Description of the task: The whole of the data is to be returned without a single change.

· · · ·

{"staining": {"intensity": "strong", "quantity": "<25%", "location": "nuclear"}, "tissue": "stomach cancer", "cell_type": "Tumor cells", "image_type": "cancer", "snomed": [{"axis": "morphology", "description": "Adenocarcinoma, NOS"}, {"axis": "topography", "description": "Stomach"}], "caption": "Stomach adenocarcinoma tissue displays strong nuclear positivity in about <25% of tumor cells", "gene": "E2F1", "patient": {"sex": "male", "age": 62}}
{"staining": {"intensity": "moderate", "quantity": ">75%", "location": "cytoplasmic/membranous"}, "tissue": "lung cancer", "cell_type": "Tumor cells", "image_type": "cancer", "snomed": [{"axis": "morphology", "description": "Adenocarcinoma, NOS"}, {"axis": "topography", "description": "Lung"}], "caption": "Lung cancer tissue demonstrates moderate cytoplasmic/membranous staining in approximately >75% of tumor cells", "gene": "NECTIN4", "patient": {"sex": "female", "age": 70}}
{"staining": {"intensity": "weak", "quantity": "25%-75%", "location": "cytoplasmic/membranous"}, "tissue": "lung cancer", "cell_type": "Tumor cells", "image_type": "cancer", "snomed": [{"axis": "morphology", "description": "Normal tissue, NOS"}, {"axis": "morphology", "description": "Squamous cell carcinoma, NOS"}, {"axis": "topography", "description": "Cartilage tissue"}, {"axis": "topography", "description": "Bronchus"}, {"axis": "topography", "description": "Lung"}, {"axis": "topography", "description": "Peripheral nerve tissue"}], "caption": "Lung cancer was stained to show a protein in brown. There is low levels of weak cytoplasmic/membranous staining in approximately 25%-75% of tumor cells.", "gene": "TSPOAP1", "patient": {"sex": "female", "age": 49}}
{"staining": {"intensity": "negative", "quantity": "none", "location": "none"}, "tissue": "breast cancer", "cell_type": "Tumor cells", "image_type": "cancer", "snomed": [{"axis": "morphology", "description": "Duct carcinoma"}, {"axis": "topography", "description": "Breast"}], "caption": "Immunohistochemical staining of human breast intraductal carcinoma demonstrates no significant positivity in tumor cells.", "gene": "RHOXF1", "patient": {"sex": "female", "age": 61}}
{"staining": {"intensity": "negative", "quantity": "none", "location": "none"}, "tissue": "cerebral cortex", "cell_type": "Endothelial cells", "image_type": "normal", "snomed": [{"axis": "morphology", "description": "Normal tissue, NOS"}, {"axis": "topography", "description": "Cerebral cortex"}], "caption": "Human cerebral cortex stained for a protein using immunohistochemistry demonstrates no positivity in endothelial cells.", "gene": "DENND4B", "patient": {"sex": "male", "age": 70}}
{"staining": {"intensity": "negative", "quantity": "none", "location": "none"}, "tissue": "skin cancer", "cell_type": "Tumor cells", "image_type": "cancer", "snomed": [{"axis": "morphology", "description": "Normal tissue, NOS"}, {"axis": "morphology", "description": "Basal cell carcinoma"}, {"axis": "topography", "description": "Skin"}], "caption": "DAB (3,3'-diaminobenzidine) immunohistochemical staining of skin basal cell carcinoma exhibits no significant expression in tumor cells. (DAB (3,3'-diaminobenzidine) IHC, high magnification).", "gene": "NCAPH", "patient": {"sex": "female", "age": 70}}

· · · ·

The answer:
{"staining": {"intensity": "strong", "quantity": "<25%", "location": "nuclear"}, "tissue": "stomach cancer", "cell_type": "Tumor cells", "image_type": "cancer", "snomed": [{"axis": "morphology", "description": "Adenocarcinoma, NOS"}, {"axis": "topography", "description": "Stomach"}], "caption": "Stomach adenocarcinoma tissue displays strong nuclear positivity in about <25% of tumor cells", "gene": "E2F1", "patient": {"sex": "male", "age": 62}}
{"staining": {"intensity": "moderate", "quantity": ">75%", "location": "cytoplasmic/membranous"}, "tissue": "lung cancer", "cell_type": "Tumor cells", "image_type": "cancer", "snomed": [{"axis": "morphology", "description": "Adenocarcinoma, NOS"}, {"axis": "topography", "description": "Lung"}], "caption": "Lung cancer tissue demonstrates moderate cytoplasmic/membranous staining in approximately >75% of tumor cells", "gene": "NECTIN4", "patient": {"sex": "female", "age": 70}}
{"staining": {"intensity": "weak", "quantity": "25%-75%", "location": "cytoplasmic/membranous"}, "tissue": "lung cancer", "cell_type": "Tumor cells", "image_type": "cancer", "snomed": [{"axis": "morphology", "description": "Normal tissue, NOS"}, {"axis": "morphology", "description": "Squamous cell carcinoma, NOS"}, {"axis": "topography", "description": "Cartilage tissue"}, {"axis": "topography", "description": "Bronchus"}, {"axis": "topography", "description": "Lung"}, {"axis": "topography", "description": "Peripheral nerve tissue"}], "caption": "Lung cancer was stained to show a protein in brown. There is low levels of weak cytoplasmic/membranous staining in approximately 25%-75% of tumor cells.", "gene": "TSPOAP1", "patient": {"sex": "female", "age": 49}}
{"staining": {"intensity": "negative", "quantity": "none", "location": "none"}, "tissue": "breast cancer", "cell_type": "Tumor cells", "image_type": "cancer", "snomed": [{"axis": "morphology", "description": "Duct carcinoma"}, {"axis": "topography", "description": "Breast"}], "caption": "Immunohistochemical staining of human breast intraductal carcinoma demonstrates no significant positivity in tumor cells.", "gene": "RHOXF1", "patient": {"sex": "female", "age": 61}}
{"staining": {"intensity": "negative", "quantity": "none", "location": "none"}, "tissue": "cerebral cortex", "cell_type": "Endothelial cells", "image_type": "normal", "snomed": [{"axis": "morphology", "description": "Normal tissue, NOS"}, {"axis": "topography", "description": "Cerebral cortex"}], "caption": "Human cerebral cortex stained for a protein using immunohistochemistry demonstrates no positivity in endothelial cells.", "gene": "DENND4B", "patient": {"sex": "male", "age": 70}}
{"staining": {"intensity": "negative", "quantity": "none", "location": "none"}, "tissue": "skin cancer", "cell_type": "Tumor cells", "image_type": "cancer", "snomed": [{"axis": "morphology", "description": "Normal tissue, NOS"}, {"axis": "morphology", "description": "Basal cell carcinoma"}, {"axis": "topography", "description": "Skin"}], "caption": "DAB (3,3'-diaminobenzidine) immunohistochemical staining of skin basal cell carcinoma exhibits no significant expression in tumor cells. (DAB (3,3'-diaminobenzidine) IHC, high magnification).", "gene": "NCAPH", "patient": {"sex": "female", "age": 70}}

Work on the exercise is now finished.